Matrix satisfying $A-I = A^{-1}$ Recall the (infinitely) continued fraction definition of the golden ratio
\begin{align}
\phi = 1+\frac{1}{1+\frac{1}{1+\frac{1}{1+\frac{1}{1+\frac{1}{1+\cdots}}}}}
\end{align}
This is equivalent to the expression
\begin{align}
\phi = 1+\frac{1}{\phi}
\end{align}
Saying that the inverse of $\phi$ is equal to $\phi-1$. Inspired by this fact, consider a square matrix $A$ satisfying:
\begin{align}
A-I = A^{-1}
\end{align}
Does this relationship have any significance?
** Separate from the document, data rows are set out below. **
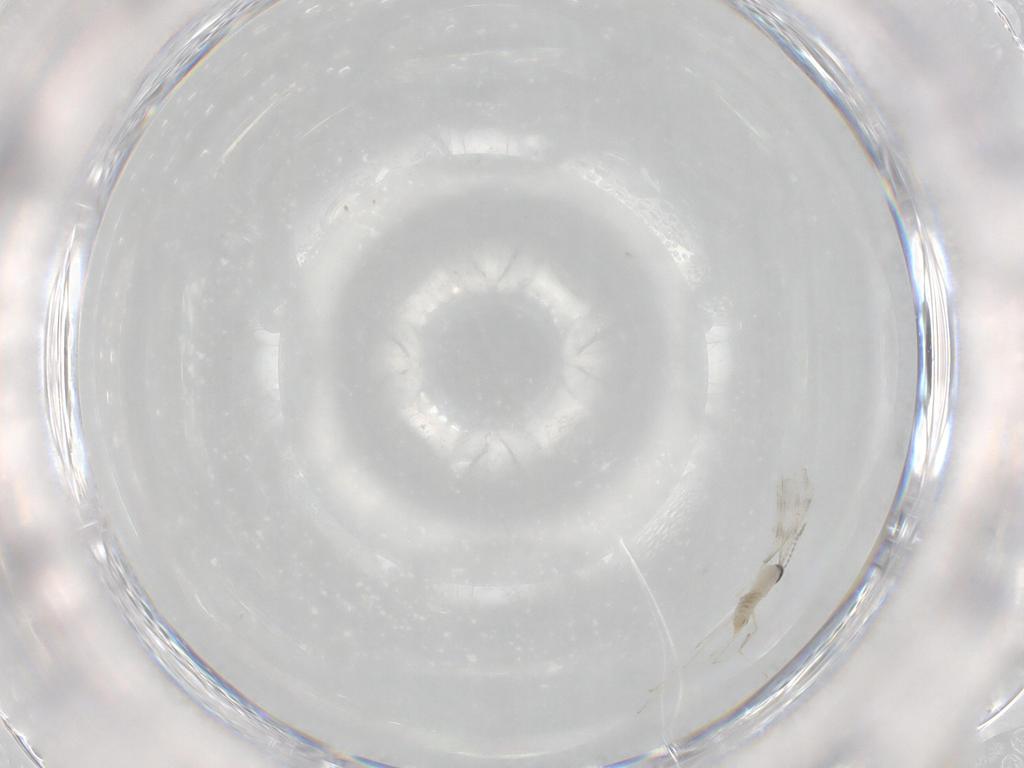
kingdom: Animalia
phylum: Arthropoda
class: Insecta
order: Diptera
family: Cecidomyiidae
 A: $$\begin{align}A-I = A^{-1}\end{align}$$
$$\begin{align}A = I + A^{-1}\end{align}$$
$$\begin{align}A^2 = A + I\end{align}$$
$$\begin{align}A^3 = A^2 + A\end{align}=2A+I$$
$$\begin{align}A^4 = A^3 + A^2\end{align}=3A+2I$$
The pattern is now suggesting, 
$$A^n = F_n A+F_{n-1}I$$ where $F_n$ is the Fibonacci's sequence.
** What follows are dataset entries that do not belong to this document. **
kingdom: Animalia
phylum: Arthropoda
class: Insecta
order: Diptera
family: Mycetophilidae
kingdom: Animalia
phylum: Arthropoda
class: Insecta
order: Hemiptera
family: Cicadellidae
A: I think it's worth pointing out we can actually prove Mohammad Riazi-Kermani's
equation 
$A^n = F_nA + F_{n - 1}I \tag 1$
by induction, for (1) yields
$A^{n + 1} = AA^n = A( F_nA + F_{n - 1}I) =$
$F_nA^2 + F_{n - 1}A = F_n(I + A) + F_{n - 1}A = (F_n  + F_{n - 1})A + F_nI = F_{n + 1}A + F_nI, \tag 2$ 
since
$F_{n + 1} = F_n + F_{n - 1}.  \tag 3$
Hmmm . . . curious!
A: The equation $\phi^2 = \phi+1$ has another solution in the Perplex Numbers. (They're like Complex Numbers, but with $j^2={^+}1$ instead of ${^-}1$.)
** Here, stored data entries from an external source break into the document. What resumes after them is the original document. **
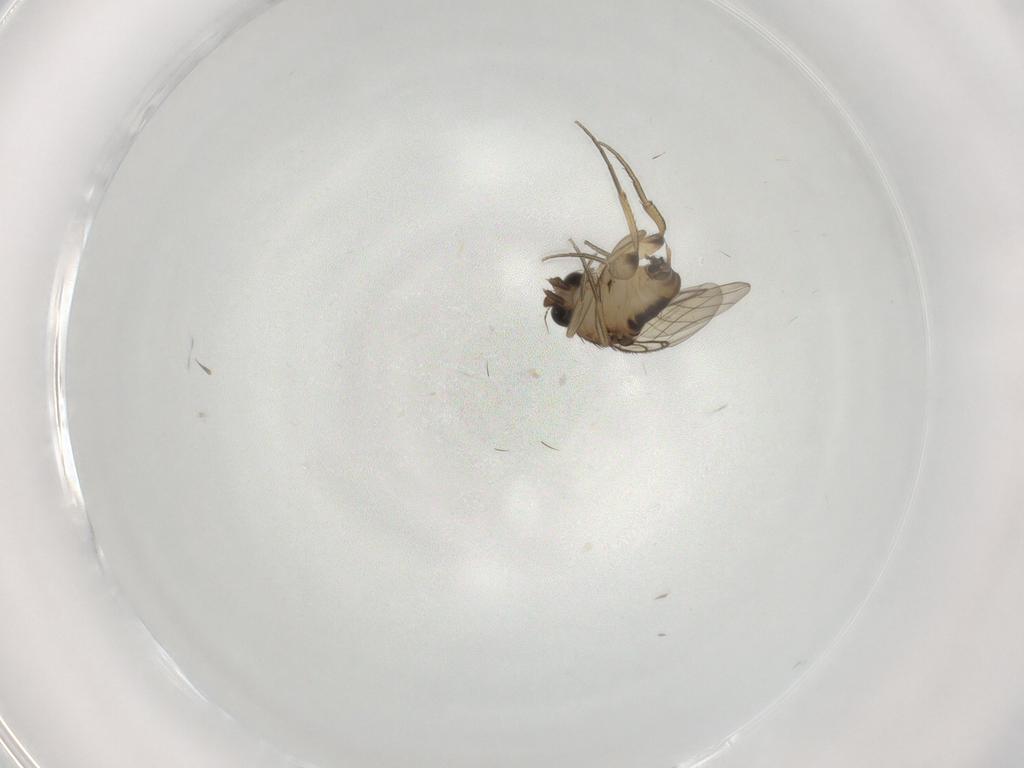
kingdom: Animalia
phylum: Arthropoda
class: Insecta
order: Diptera
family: Phoridae
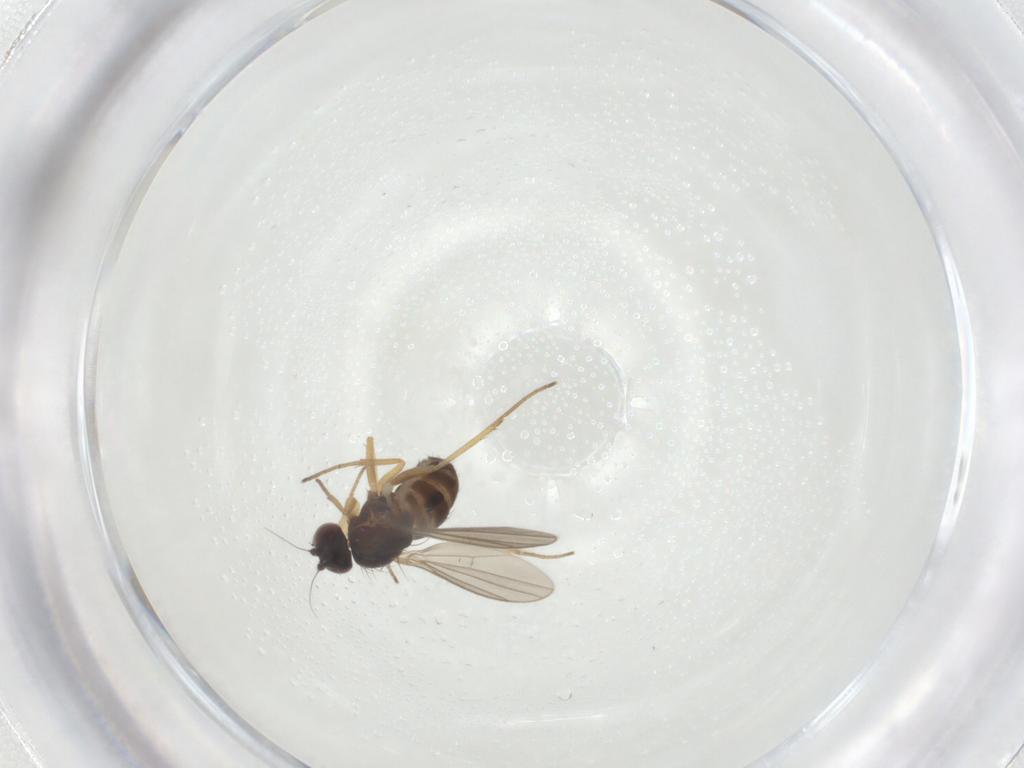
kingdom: Animalia
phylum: Arthropoda
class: Insecta
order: Diptera
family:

$$\phi = \frac{1\pm j\sqrt5}{2}$$
Perplex Numbers can be modelled by $2\times2$ matrices:
$$a+bj \cong \begin{bmatrix} a & b \\ b & a \end{bmatrix}$$
So one matrix of the type you're considering (other than the obvious $\frac{1+\sqrt5}{2} I$) is
$$A = \begin{bmatrix} 1/2 & \sqrt5/2 \\ \sqrt5/2 & 1/2 \end{bmatrix}$$